◆ **WORK TO DO**:
Using the text on RFA Tide Austral, answer the following:
1. Which firm built the ship, and in what city?
2. On what date was she handed over to an Australian crew?
3. Under what name was she commissioned into the Australian Navy?

RFA Tide AustralThe ‘Tide’ class of Fleet Tankers were the first purpose designed and built replenishment tankers for the Admiralty and they incorporated lessons learned from the Second World War, especially operations with the Pacific Fleet Train and a need for a fast replenishment tanker that could keep up with a task force.

The ‘Tide’ class of Fleet Tankers were the first purpose designed and built replenishment tankers for the Admiralty and they incorporated lessons learned from the Second World War, especially operations with the Pacific Fleet Train and a need for a fast replenishment tanker that could keep up with a task force.

The class had ice strengthened hulls to enable them to operate in Northern Waters, as at the time there was a perceived threat from the Soviet Union, the design provided for five RAS rigs, three on the port side primarily so that they could fuel aircraft carriers and two on the starboard side along with the capability to refuel up to two ships over the stern, as well as the capacity to carry and issue a limited amount of dry stores.  These ships carried Furnace Fuel Oil (FFO), Dieso, Aviation Spirit, both Avcat and Avgas, as well as a range of Lubricating oils and Fresh Water so that the task group they were operating with could remain at sea for protracted periods.

 

In the original group of four ships was an order for the Australian Navy for a fleet replenishment tanker, which was eventually to become HMAS Supply, however at the time of her launch the Australian Navy was unable to accept her, so she was loaned to the RFA as RFA Tide Austral and was employed on freighting duties until she was handed over in 1962.

 

The ships of this class were a highly successful design and proved to be very popular ships to work on, they all saw service throughout the world on a number of operations and deployments, including the so called ‘Cod Wars’ and the Beira Patrol.

 

 

Tide Austral

 

Builder: Harland and Wolff, Belfast

Launched: 1 September 1954                        Completed: 28 May 1955

Yard No: 1502

Tonnage: 13,165 grt, 18,292 dwt

Displacement: 26,417 tons

Length: 583 feet                    Beam: 71 feet                      Draught: 32 feet

Machinery: 2 x Pametrada double reduction geared turbines, 3 Babcock and Wilcox boilers, single shaft.

Speed: 17 knots

Complement: 90 RFA

Pennant Number: A 99 (Tide Austral), AO 195 (HMAS Supply)

 

BATTLE HONOURS FOR THIS SHIP: TEXEL 1673 awarded to a previous ship of this name.

 

RFA Tide Austral was originally ordered for the Australian Navy as a dedicated replenishment tanker, but at the time of her completion the Australian Government was unable to accept her, so she was loaned to the RFA who used her for freighting duties with a Maltese crew.  The ship was finally handed over to an Australian crew on the 15 August 1962, and officially Commissioned on the 7 September 1962 and renamed HMAS Supply in a ceremony attended by the wife of Rear Admiral Becher, the Australian Navy representative in the UK.

◆ **SOURCE MATERIAL**:
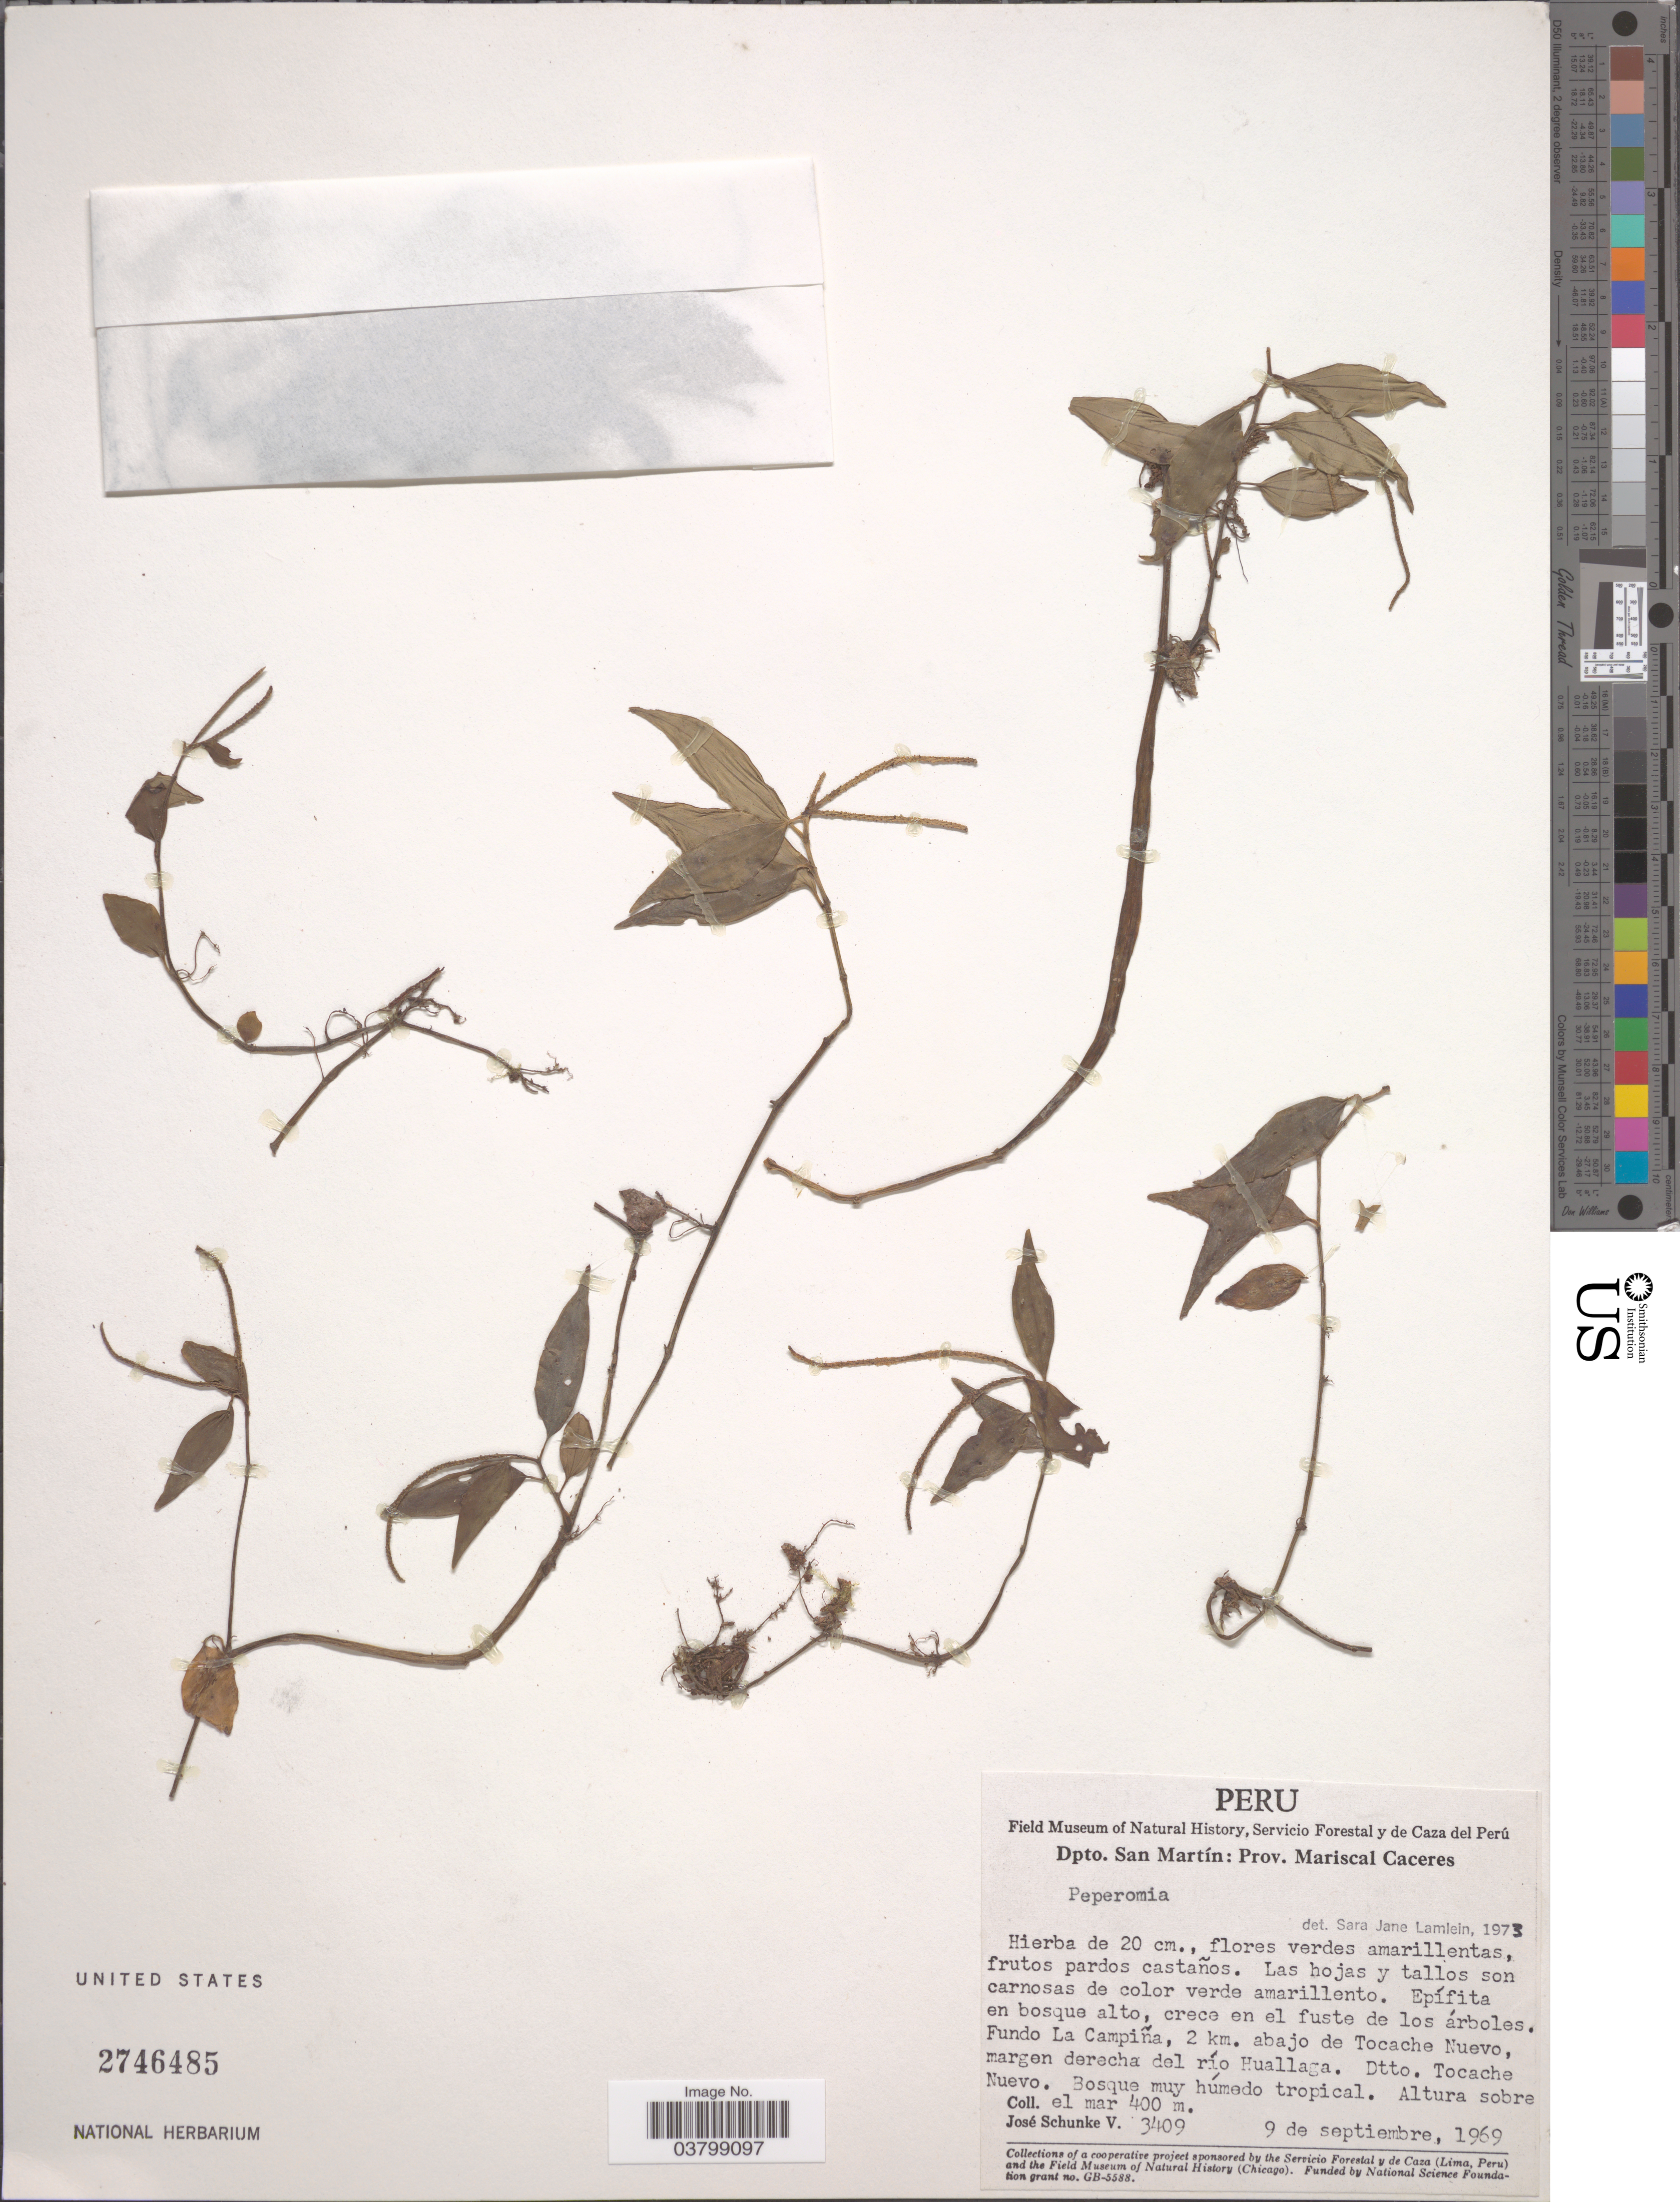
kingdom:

◆ **ANSWER IN FULL**:
1. Harland and Wolff, in Belfast.
2. 15 August 1962.
3. HMAS Supply.